State & Local Tax Blog

You May Never Want to Do Business in NJ After Reading This

This article by Jason Method of the Gannett News Service may convince you never to do business in NJ.   He tells the story of South Carolina businessman J. Barry Godwin whose company builds and delivers Stingray power boats.
Read what happened to one of his truck drivers who was merely passing through the state.
“A New Jersey tax collector threatened to impound Godwin’s company truck, which was stopped at the state border as it was moving $120,000 worth of Stingray power boats to another state, unless the company wired $46,200 in business taxes to New Jersey immediately. The state claimed that Stingray owed the back taxes because, although it had no stores in the state, it sold boats here.

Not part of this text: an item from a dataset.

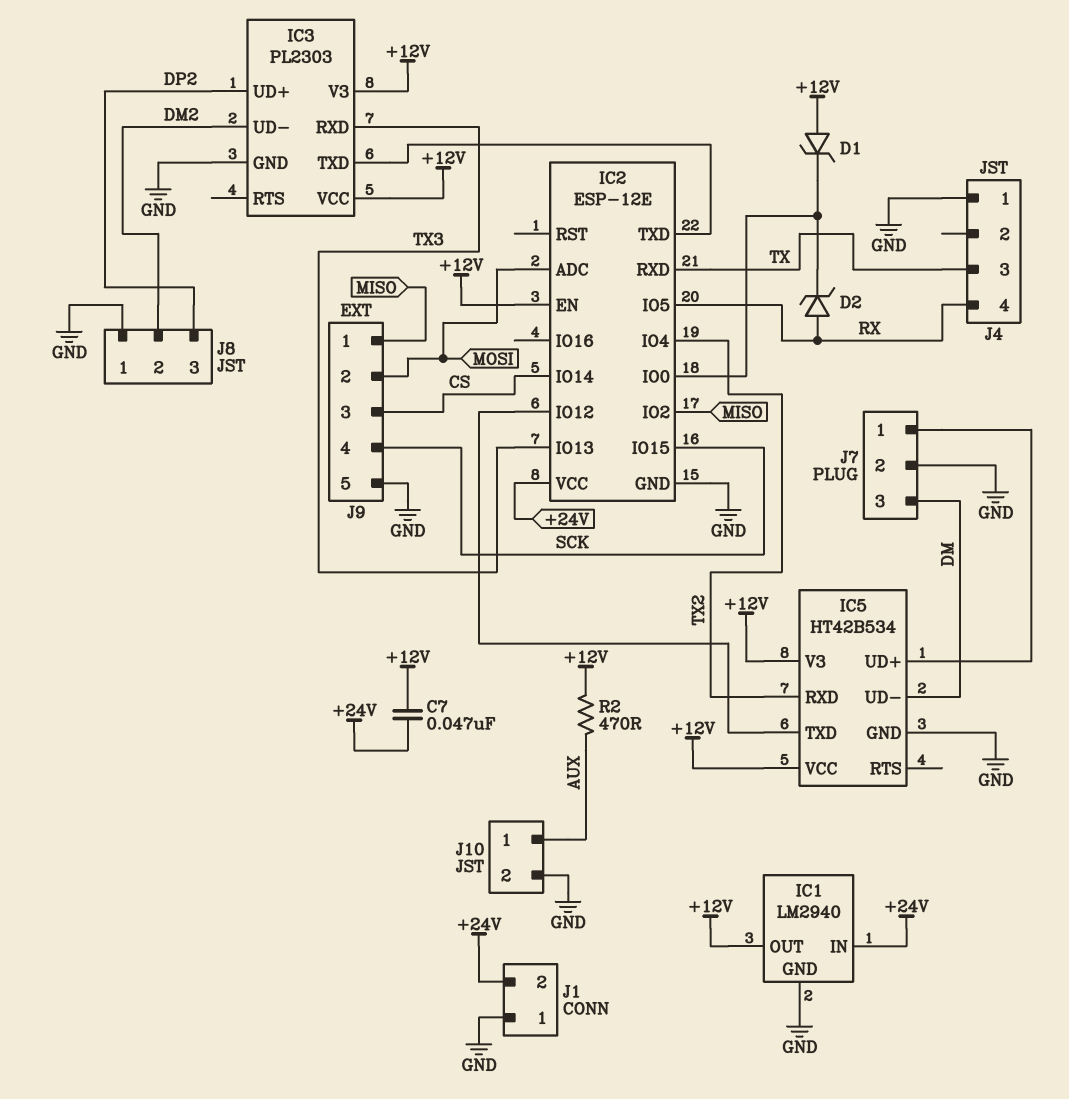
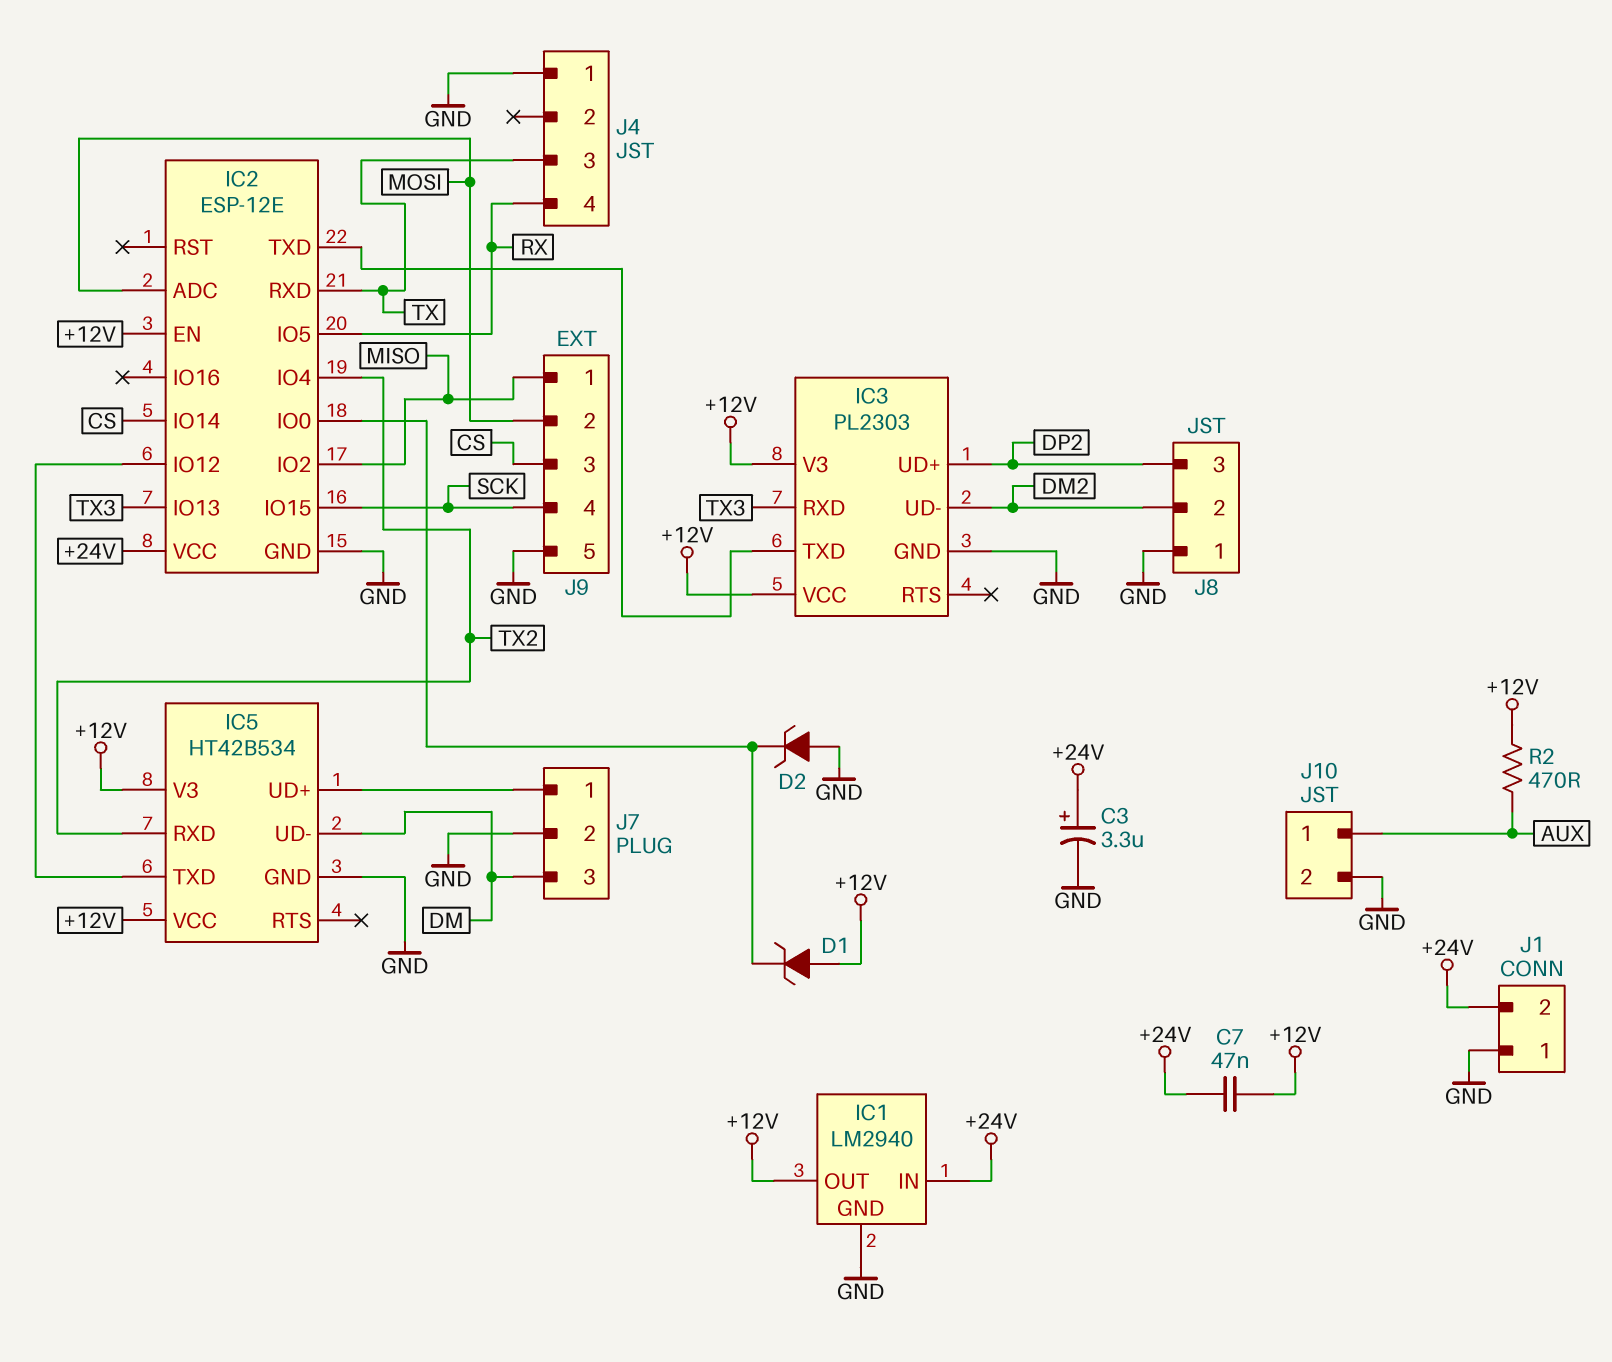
C3: none -> 3.3uF (plus +24V, minus GND)
D2: zener (A RX, K IC2/IO0) -> zener (A GND, K IC2/IO0)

Godwin said he had no choice but to wire the money to the state Treasury that afternoon.
“I was treated like a criminal,” Godwin said. “When you cross the New Jersey state line, it’s another world.”
New Jersey officials say their tax enforcement is fair.
“We do this in order to obtain compliance from out-of-state companies conducting business in New Jersey so that they pay the appropriate taxes and do not receive an unfair competitive advantage over New Jersey businesses by avoiding these taxes,” Treasury spokesman Tom Vincz said in an e-mail.
Vincz could not say how much money is collected under this legal principle, called “economic nexus.” The state collected $2.7 billion in all corporate taxes last year.
But some out-of-state business owners say New Jersey has become so aggressive that the tax bills have crossed over to the absurd.
Godwin, of Stingray Boats in Hartsville, S.C., said in an interview that he thinks New Jersey has gone too far. Godwin said the company was unaware that it had any issue with New Jersey before the revenue agent stopped its truck at a weigh station in Carney’s Point near the Delaware border. Godwin also was surprised because the truck loaded with six powerboats worth $20,000 each was only headed through New Jersey, to make a delivery in Massachusetts.
The revenue agent, Godwin said, asked the truck driver whether the company delivered boats to any dealers in New Jersey. The driver radioed the company headquarters and found out that Garden State Yacht Sales in Point Pleasant Beach sold the company’s boats. The agent ordered the driver out of the truck and called Godwin. She wanted to know the company’s revenue from its New Jersey sales for the past seven years.
The agent and company officials calculated the tax bill over the telephone.
“She told me, ‘Your load of boats is not leaving here until you pay fines and back taxes,'” Godwin said. “‘If we don’t get the money by 1 p.m., I’m going to impound your truck and boats, and you’ll have to find a place for your driver to go.'” Godwin said he pleaded for more time. “I asked, ‘Can you let my truck go and we work this out?’ She said, ‘No, you have to pay the money,'” Godwin said.
The company had no choice but to wire the money to the state. The company since has decided it would be too expensive to pursue an appeal, he said. ”
Stingray was not the only company to be stung by revenue agents. We’ll tell you about those in another post. But this one is enough to see how aggressive some states are becoming in asserting nexus on out-of-state companies.